Although most patients with Parkinson’s disease are best treated with drugs, surgical approaches have been undertaken in advanced disease. Initially this took the form of lesions of the GPi (pallidotomy) but more recently the insertion of electrodes for deep- brain stimulation especially into the STN. This latter approach may work by generating a temporary lesion, possibly by inducing a conduction blocks, although this is not proven.
An alternative surgical approach is the implantation of dopamine-rich tissue into the striatum to replace and possibly restore the damaged nigrostriatal pathway. The efficacy of this approach is still debatable, as is the use of growth factors such as glial cell line derived neurotrophic factor (GDNF).
Huntington’s disease is an inherited autosomal dominant disorder associated with a trinucleotide expansion in the gene coding for the protein huntingtin on chromosome 4 (see Chapter 63), and as such affected individuals can be diagnosed with certainty using a simple genetic test on the blood.
The disease presents typically in mid-life with a progressive dementia and abnormal movements which usually take the form of chorea – rapid dance-like movements.
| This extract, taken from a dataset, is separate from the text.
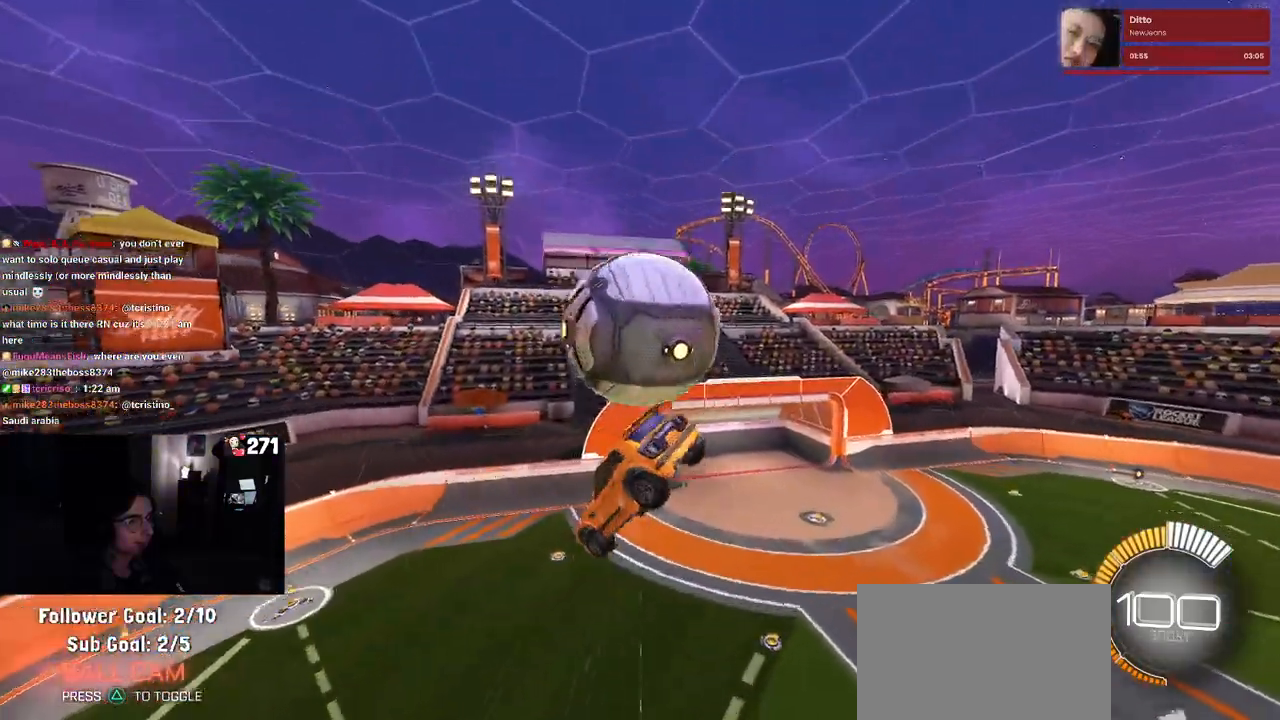
{"buttons": ["L1"], "left_stick": "left", "right_stick": "center", "events": [[133, "R1", "up"], [250, "left_stick", "up"], [300, "L1", "down"], [383, "left_stick", "up-left"], [483, "left_stick", "left"]]}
This type of movement is described as being hyperkinetic in nature, unlike the hypokinetic deficits seen in Parkinson’s disease, and reflects the fact that the primary pathology is the loss of the output neurones of the stria- tum. This results in relative inhibition of the STN and thus reduced inhibitory outflow from the GPi and SNr, which leads to the cortical motor areas being overactivated, generating an excess of movements.
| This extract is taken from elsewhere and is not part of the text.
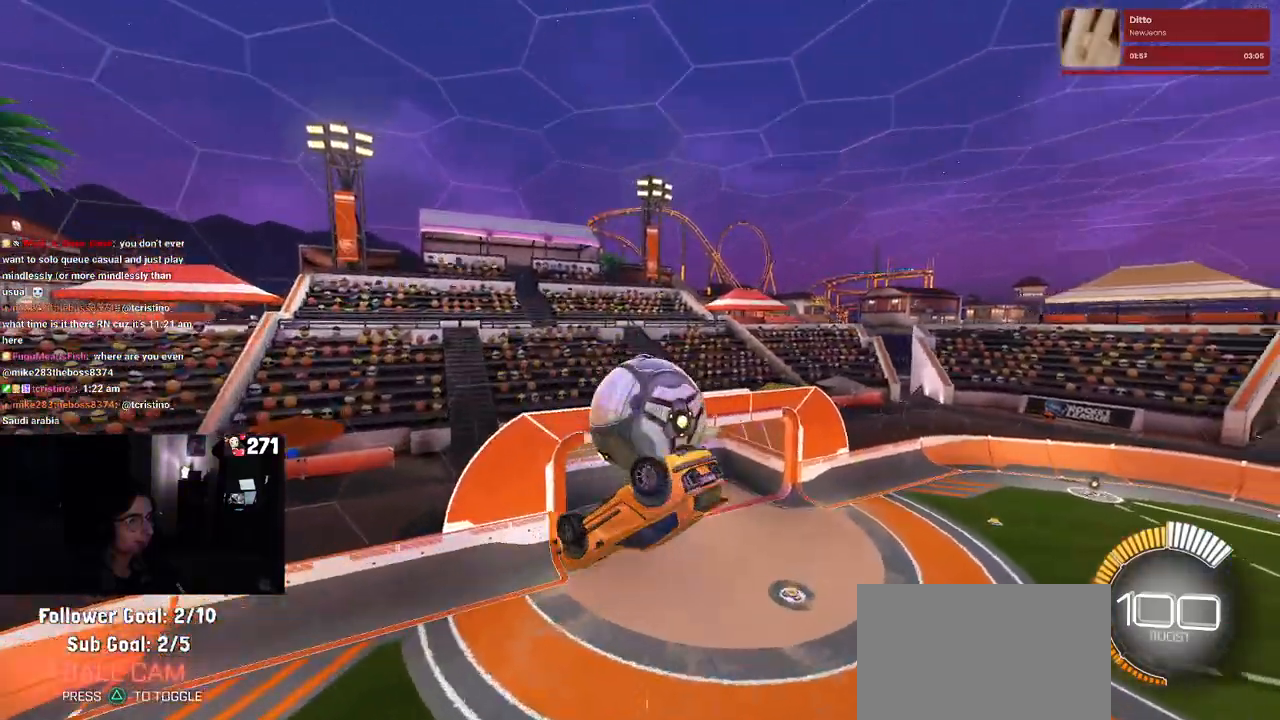
{"buttons": ["R1"], "left_stick": "center", "right_stick": "center", "events": [[83, "left_stick", "down-left"], [167, "L1", "up"], [217, "R1", "down"], [383, "left_stick", "down-right"], [467, "left_stick", "center"]]}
Treatment of the movement disorder in Huntington’s disease is designed to reduce the level of dopaminergic stimulation within the basal ganglia. However, there are no treatments for the cognitive deficits in Huntington’s disease, although mood disturbances in this condition often do respond to drugs such as antidepressants (see Chapter 57).
Other disorders of the basal ganglia
• Another example of a hyperkinetic movement disorder is hemiballismus, which is the rapid flailing movements of the limbs contralateral to damage to the STN.
• A number of other conditions can affect the basal ganglia including Wilson’s disease (an autosomal recessive condition associated with copper deposition); Sydenham’s chorea (a sequela of rheumatic fever); defects in mitochondrial function (mitochondrial cytopathies; see Chapter 63); a number of toxins (e.g. carbon monoxide and manganese); and choreoathetoid cerebral palsy (athetosis is defined as an abnormal involuntary slow writhing movement).
• The spectrum of movement disorders seen with these diseases is variable because the damage is rarely confined to one structure so patients may exhibit either parkinsonism, chorea and ballismus, or dystonia, where a limb is held in an abnormal fixed posture.
• Many of these conditions, including Parkinson’s disease and Huntington’s disease, have a cognitive impairment – if not frank dementia – and while this relates to additional damage in the cerebral cortex, there is increasing evidence that it may in part be as a direct result of basal ganglia damage. In this respect the ventral extension of the basal ganglia may be important.
• The basal ganglia have a major role in the control of eye movements (see Chapter 56) and so many patients with diseases of the basal ganglia have abnormal eye movements, which may be helpful in establishing their clinical diagnosis.